Given the promising outcome, the model with n_critics=3 underwent additional training epochs, extending to 30, 60, and 90 epochs. Table 3 illustrates the evolving performance metrics over these epochs. Notably, the model displayed a plateau in learning after epoch 180, with further epochs leading to a convergence in performance trends. Consequently, epoch 210 marked the culmination of model refinement, representing the final optimal iteration.

In summary, meticulous evaluation, coupled with strategic refinement through parameter tuning and additional training epochs, culminated in the identification of the cWGAN Wide network with n_critics=3 as the optimal model for retinal image generation in diabetic retinopathy detection.

Final Images with image distribution graph comparison (with best trained model)

Future Direction

Exploration of Deeper Architectures: Given sufficient computational resources, future work could involve exploring deeper layers and wider architectures to improve the model's capacity to capture intricate image features and nuances. This could potentially enhance the quality and diversity of generated images, contributing to more realistic outputs.

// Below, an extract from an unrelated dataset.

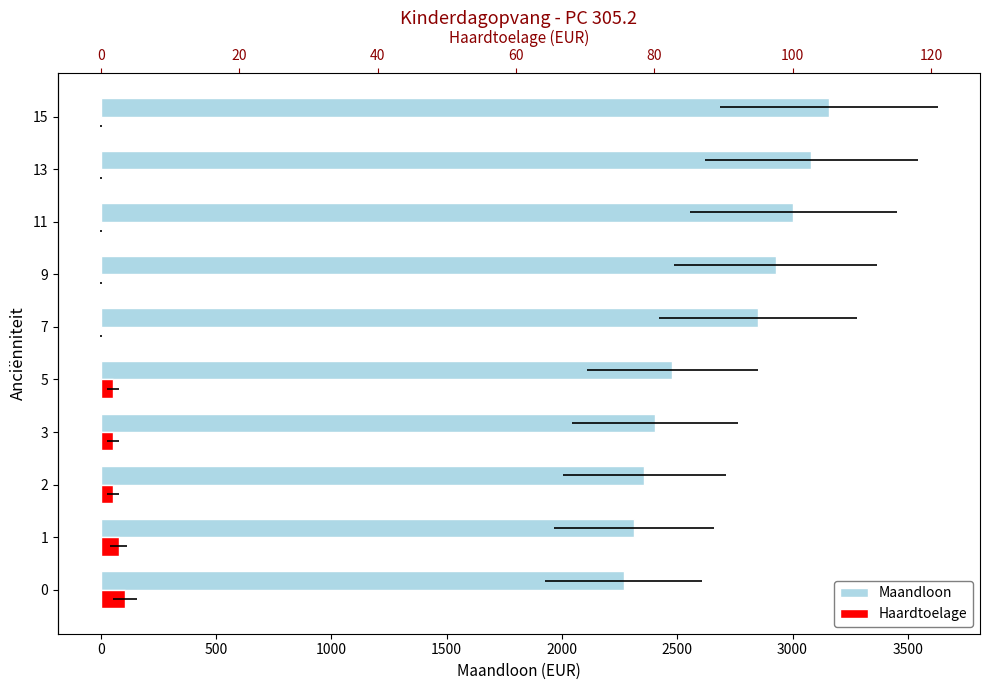

Reading left to right, what are all the values shown in this chart?

Maandloon: 2267.0	2311.9	2356.7	2401.5	2478.4	2850.0	2926.9	3003.8	3080.6	3157.5
Haardtoelage: 104.4	76.8	52.2	52.2	52.2	0.0	0.0	0.0	0.0	0.0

Improvements to Current Models: Alongside exploring new architectures, continuous refinement and optimization of existing models are essential. This includes experimenting with alternative normalisation techniques, activation functions, and regularisation methods to enhance model stability, convergence, and colour reproduction capabilities. Additionally, investigating novel training strategies, such as curriculum learning or progressive growing of GANs, may yield further improvements in image generation quality and training efficiency.

Coarse-to-Fine Approaches: Investigating coarse-to-fine network architectures, such as U-Net-based models, offers promising avenues for improving image generation quality. By progressively refining generated outputs at multiple scales, these architectures can produce more detailed and coherent images, potentially mitigating challenges associated with high-resolution generation.

Incorporation of Attention Mechanisms: Integrating attention mechanisms, such as those found in Vision Transformers (ViTs), within convolutional or diffusion models can enhance the model's ability to focus on relevant image regions during generation. Attention blocks can facilitate more granular and detailed image synthesis, leading to higher-quality outputs with improved spatial coherence and structure.